§ Task details
Return the part of the items that opens with the line containing "applied (2023-2024)." and runs through the end of the items, reproducing each line unchanged. Omit the pictures from your answer.

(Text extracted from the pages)

%%

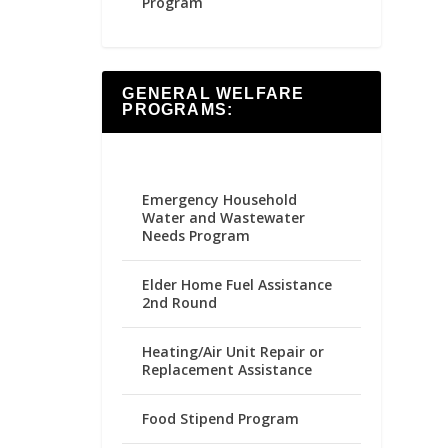
Program
GENERAL WELFARE
PROGRAMS:
Emergency Household
Water and Wastewater
Needs Program
Elder Home Fuel Assistance
2nd Round
Heating/Air Unit Repair or
Replacement Assistance
Food Stipend Program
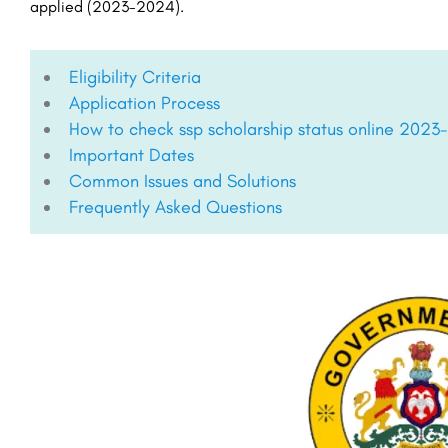
applied (2023-2024).
Eligibility Criteria
Application Process
How to check ssp scholarship status online 2023
Important Dates
Common Issues and Solutions
Frequently Asked Questions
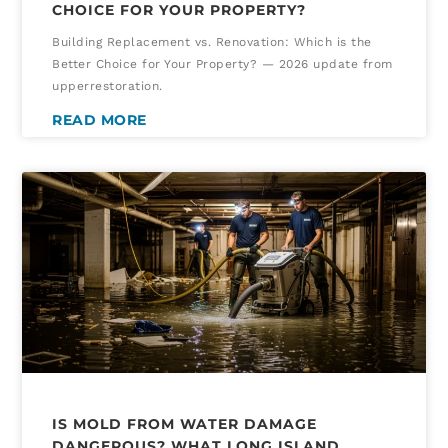
CHOICE FOR YOUR PROPERTY?
Building Replacement vs. Renovation: Which is the
Better Choice for Your Property? — 2026 update from
upperrestoration.
READ MORE
IS MOLD FROM WATER DAMAGE
DANGEROUS? WHAT LONG ISLAND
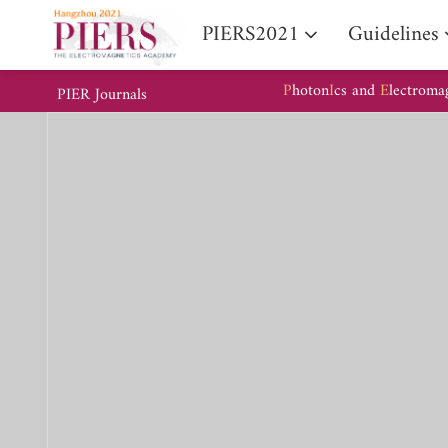
PIERS2021
Guidelines
P
hoton
I
cs and
E
lectroma
PIER Journals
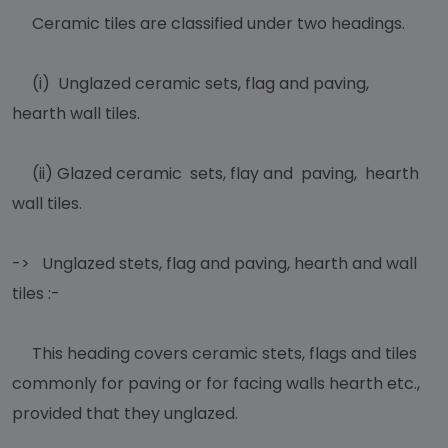
Ceramic tiles are classified under two headings.
(i) Unglazed ceramic sets, flag and paving,
hearth wall tiles.
(ii) Glazed ceramic sets, flay and paving, hearth
wall tiles.
-> Unglazed stets, flag and paving, hearth and wall
tiles :-
This heading covers ceramic stets, flags and tiles
commonly for paving or for facing walls hearth etc.,
provided that they unglazed.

%%

§ Answer section
applied (2023-2024).
Eligibility Criteria
Application Process
How to check ssp scholarship status online 2023
Important Dates
Common Issues and Solutions
Frequently Asked Questions
CHOICE FOR YOUR PROPERTY?
Building Replacement vs. Renovation: Which is the
Better Choice for Your Property? — 2026 update from
upperrestoration.
READ MORE
IS MOLD FROM WATER DAMAGE
DANGEROUS? WHAT LONG ISLAND
PIERS2021
Guidelines
P
hoton
I
cs and
E
lectroma
PIER Journals
Ceramic tiles are classified under two headings.
(i) Unglazed ceramic sets, flag and paving,
hearth wall tiles.
(ii) Glazed ceramic sets, flay and paving, hearth
wall tiles.
-> Unglazed stets, flag and paving, hearth and wall
tiles :-
This heading covers ceramic stets, flags and tiles
commonly for paving or for facing walls hearth etc.,
provided that they unglazed.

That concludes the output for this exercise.